Sadie jerked awake, terrified that Jake’s father was really in the room.
But Jake lay next to her instead. He had drifted asleep beside her, his arms around her, his face so near that his beard stubble grazed her cheek.
He was so handsome he took her breath away.
Tears threatened again, the urge to kiss him making her ache with desire. She had tried dating a few times, but her heart just hadn’t been in it.
Because she’d given her heart to Jake when she was seventeen.
And she’d been terrified of loving again.
Besides, no other man had ever touched her the way he had. Not just physically but emotionally.
She had loved him as a young girl.
She loved him now.
Her heart pitched. But loving him meant she had to keep her secrets. And continue the lies.
Thankfully, the worst of the narcotics seemed to be dissipating, but fatigue still pulled at her limbs, so she curled back into
Jake’s arms. She wanted to kiss him, to make love to him, to feel his naked body pressed against hers.
She couldn’t act on that hunger, but she could savor his arms cradling her while she slept.
His breath bathed her face as she drifted away again. This time she dreamed that she had never left town, that her sister wasn’t ill, that Amelia hadn’t murdered Arthur Blackwood, that she and Jake had married and had a baby of their own.
They’d never stopped loving each other and had made love night and day for years. Her body tingled as his thigh brushed hers, her heart fluttering as she lifted her lips and pressed them to his neck. He moaned softly, and she placed one hand against his cheek and nibbled at his mouth.
This time he groaned, then dragged her against him. His body felt hard and so masculine that heat seared her, and she deepened the kiss. He threaded his hands into her hair and claimed her mouth with his, whispering her name as he teased her body to life.
She eased the buttons on his shirt open and raked her hands across his chest. Another moan erupted from him, and he wrapped one leg around hers, pulling her so tightly against his body that his arousal pulsed between her thighs. He was thick and big and hard, eliciting memories of the first night they’d joined their bodies and become one.
The hot need thrumming through her intensified, and she trailed kisses along his chest, desperate for more. For any morsel of love Jake had left to give.
Suddenly Jake’s hands were everywhere. On her face, her body, pulling at her shirt. She urged him on, begging him with her body to take her as she gasped for breath.
“Jake...”
“Sadie, God, I’ve missed you.”
“I missed you too,” she whispered.
He slid one hand inside her shirt and cupped her breast, and she groaned, needing him naked and closer to her. Wanting him with every fiber of her being.
But suddenly a door slammed somewhere in the distance. A voice yelled her name.
Jake must have heard the voice and the footsteps as well, because he tensed. The voice again.
Ms. Lettie was home.
Shivering with unspent desire, she looked up into Jake’s eyes. He was watching her, his breathing erratic, his shirt half open, his chest damp and red where her mouth had been.
Sadie struggled between reality and the fact that her body was still humming with need, and that she didn’t want him to stop.

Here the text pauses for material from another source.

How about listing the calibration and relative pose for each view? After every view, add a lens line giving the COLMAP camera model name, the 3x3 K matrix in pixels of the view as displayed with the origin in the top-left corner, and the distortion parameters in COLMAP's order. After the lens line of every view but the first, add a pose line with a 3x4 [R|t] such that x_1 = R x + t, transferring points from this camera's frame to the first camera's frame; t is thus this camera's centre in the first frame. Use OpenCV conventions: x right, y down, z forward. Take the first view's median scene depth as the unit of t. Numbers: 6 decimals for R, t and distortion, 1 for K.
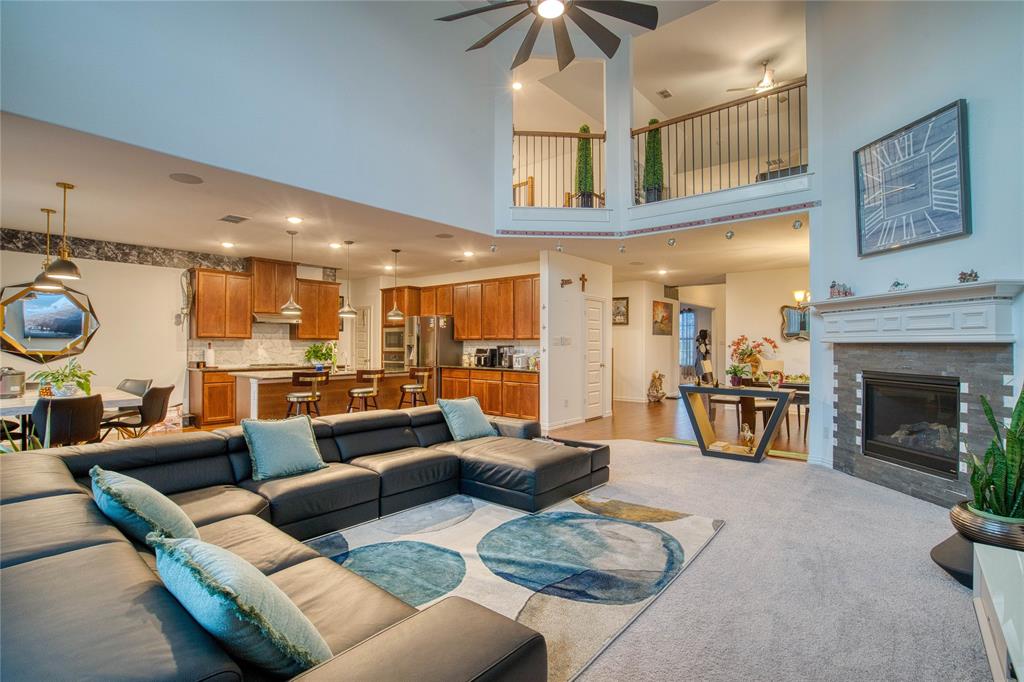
lens RADIAL K [[479.7, 0, 513.5], [0, 479.7, 344.8], [0, 0, 1]] dist [-0.051021, 0.018065]
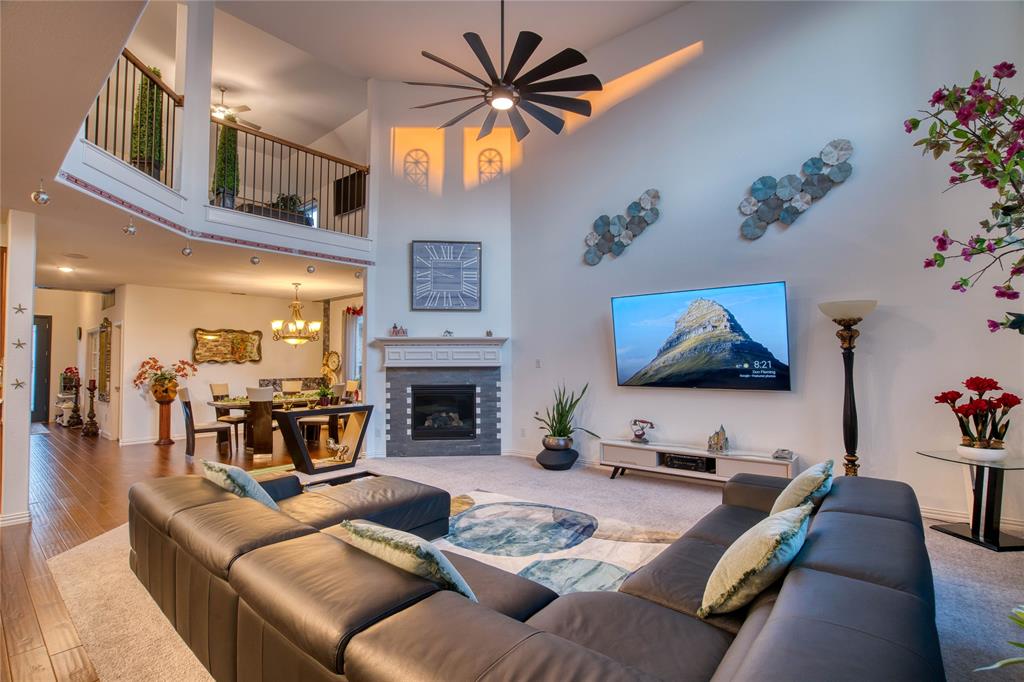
lens RADIAL K [[479.7, 0, 513.5], [0, 479.7, 344.8], [0, 0, 1]] dist [-0.051021, 0.018065]
pose [[-0.006938, 0.031837, 0.999469, -0.612812], [0.006404, 0.999474, -0.031792, -0.018133], [-0.999955, 0.006180, -0.007138, 0.516101]]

Jake’s eyes darkened with a charged kind of animal hunger that she hadn’t seen from a man since she’d been with him.
But she also recognized other emotions in his eyes.
Regret. Anger. Denial.
Then he pushed himself off the bed and hastily buttoned his shirt. “I’m sorry, Sadie.”
“Jake—”
He pressed his finger over her lips. “Don’t say anything.”
Footsteps pounded on the wood floor below. “Sadie, are you up there?”

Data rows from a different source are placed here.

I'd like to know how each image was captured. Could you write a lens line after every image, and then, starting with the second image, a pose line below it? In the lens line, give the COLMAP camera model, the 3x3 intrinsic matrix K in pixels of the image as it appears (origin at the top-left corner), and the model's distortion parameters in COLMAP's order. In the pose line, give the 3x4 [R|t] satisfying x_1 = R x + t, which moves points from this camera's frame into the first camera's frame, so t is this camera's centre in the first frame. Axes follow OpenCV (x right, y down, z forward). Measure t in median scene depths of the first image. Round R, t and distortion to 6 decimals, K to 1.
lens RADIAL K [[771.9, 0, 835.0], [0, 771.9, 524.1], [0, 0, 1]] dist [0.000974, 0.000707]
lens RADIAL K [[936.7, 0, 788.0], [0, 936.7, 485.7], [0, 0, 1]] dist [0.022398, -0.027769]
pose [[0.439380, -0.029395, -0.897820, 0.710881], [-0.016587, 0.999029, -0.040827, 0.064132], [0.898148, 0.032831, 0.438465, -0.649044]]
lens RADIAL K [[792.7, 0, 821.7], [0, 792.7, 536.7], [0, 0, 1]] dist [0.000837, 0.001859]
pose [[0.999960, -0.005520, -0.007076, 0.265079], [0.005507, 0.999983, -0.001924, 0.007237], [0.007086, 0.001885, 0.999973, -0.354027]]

Sadie froze, rattled as she heard Ms. Lettie storming up the stairs. “I just wanted to see if you were okay, and if you’ve heard anything about Amelia.”
Sadie hurriedly straightened her clothing, and Jake moved to the door. Ms. Lettie hobbled in, her eyes widening when she spotted Jake in the doorway and Sadie on the bed.
“Oh, dear, I didn’t mean to interrupt.” She backed out of the doorway, but Jake caught her arm.
“No, don’t go. I was about to call you to stay with Sadie.”
Ms. Lettie frowned, then glanced at Sadie. “So you haven’t found Amelia yet?”